これは、策を越えた何か──我々が戦っているのは人ではない何者かだ。そう確信できる。


(……こんな恐ろしいものが……いや、この火は……)


「──美しい……」


 そのとき、彼は背後から感じた。

ただ一人、別の誰かと繋がる男──荘達の存在を。


 張延が振り返ると、この圧倒的な破壊の只中で、荘達は静かに佇んでいた。

剣を構えることもなく、星空のさらに向こうを見つめている。

そして──彼は"荘岐"の名を呼んだ。


(荘岐……だと……?!)


 その声が、吹き抜ける東風に溶けた、刹那だった——脳を揺らす強烈な衝撃が走った。

 敵船のうちの一艘が張延たちの乗る船の横腹に突撃し、大穴を開けたのだ。


「来たぞ──敵兵だッ!!」


 兵士の怒声と同時に、紅蓮の中から黒影が現れた。

 火煙に包まれた船上に、続々と呉の兵士が乗り込んでくる。


 その光景を見てようやく、張延ははっとして兵士に命令した。

「全員、武器を取れ!! 応戦せよ……!!」


 槍が火花を散らし、剣が甲冑を斬り裂く音が響く。

 呉の兵士たちは火矢に止まらず、油の入った瓶や樽にも火を着け、それを船内に投げ込んできた。

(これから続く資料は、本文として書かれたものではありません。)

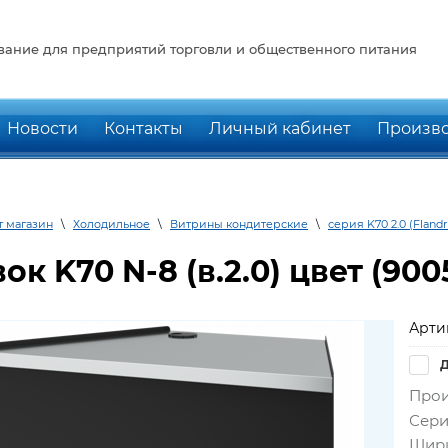
ание для предприятий торговли и общественного питания
Новости
Контакты
Личный кабинет
Произв
т магазин
\
Холодильное
\
Витрины кондитерские
\
серия K70 2.0 (Flandr
ок K70 N-8 (в.2.0) цвет (90
Арти
Д
Прои
Сери
Шири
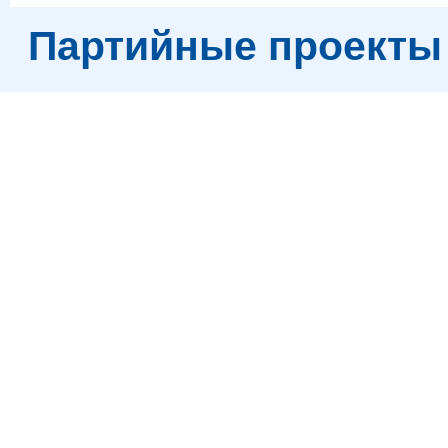
Партийные проекты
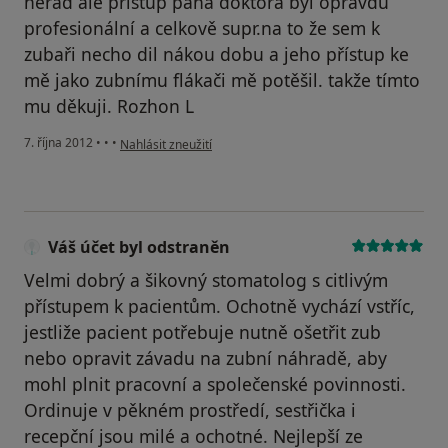
nerad ale přístup pana doktora byl opravdu
profesionální a celkově supr.na to že sem k
zubaři necho dil nákou dobu a jeho přístup ke
mě jako zubnímu flákači mě potěšil. takže tímto
mu děkuji. Rozhon L
podle názoru uživatele Váš účet byl odstraněn
7. října 2012
•
•
•
Nahlásit zneužití
Váš účet byl odstraněn
Velmi dobrý a šikovný stomatolog s citlivým
přístupem k pacientům. Ochotně vychází vstříc,
jestliže pacient potřebuje nutně ošetřit zub
nebo opravit závadu na zubní náhradě, aby
mohl plnit pracovní a společenské povinnosti.
Ordinuje v pěkném prostředí, sestřička i
recepční jsou milé a ochotné. Nejlepší ze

 燃える木材の軋む音と、兵の叫び、怒号、うめき声──それらすべてが、夜の闇を引き裂いていた。


 張延も剣を抜き、目の前に飛び込んできた敵兵を次々と斬り払った。


「ふんっ……!」


 血飛沫が火に照らされて弧を描き、焼ける甲板に滴り落ちる。

 張延の動きは鋭く、隙がない。

だがその視線は、船の前方に立つ一人の男に奪われていた。


(──荘達)


 彼は剣を手にしながらも、それを地に垂らしまま、夜の彼方を見つめている。

 周囲が修羅場と化すなか、まるで別の世界に立っているかのような静けさだった。


(……何を、見ようとしている……?)


 張延は、敵兵を払いながらも、彼の姿から目を離せなかった。


(……まさか……!! "それ"が見えているのか……?!)


 剣を振るう手が止まりそうになる。


──そのとき、荘達の瞳に微かな光が宿った。

 荘達は荘岐を通して、この戦場を包むその”意志”を見据えていた。


 張延の背筋に、ぞわりと冷たいものが走る。


(あれは……およそ人ではない……)


 この世界の条理を越えた、何者かの意志。

”それ”を見ることができる男が、いま、目の前にいる。


──だが、それは同時に、己が決して届かぬ場所への渇望を呼び起こした。


 荘達の背中に、張延は見た。ただの将ではない、理の外に立つ者の気配を。


(そうか……私は間違っていた……いま確かに、その存在を目にしている……!!)


 張延の中に、言葉にならない感情が芽吹いていた。

それは、畏怖であり、羨望であり、そして憧れだった。


(この男が……いや、その息子が、天に選ばれし者だというのなら……)


——燃え盛る炎が鳴らす轟音を置き去りにして、荘達の掠れた声が張延にはっきりと届いた。


「──荘岐……お前の未来は……」


 炎を隔てて荘達の背中が遠ざかる。

それが最期の言葉だった。


「荘達っ……!!」

 張延の伸ばした手が業火に阻まれ、ゆっくりと下された。


(……荘達。 私はお前とともに長く戦場で生きた……いまさら死など恐れん。 しかし……お前が託した未来と、その目に宿った光の答えを知るまで……私は……)


──炎の記憶が、張延の胸をかすかに灼いた。


そして、現在──


張延は目の前で対峙する荘岐を真っ直ぐに見据えた。

「……荘岐よ。 お前が"そう"であるというのなら、私にもう一度見せてくれ……」


「……いったい……何を……?」


「……天との邂逅を……人の可能性を……」


 赤壁の敗炎が灯した男の夢は狂気となり、いま、荘岐に迫っていた。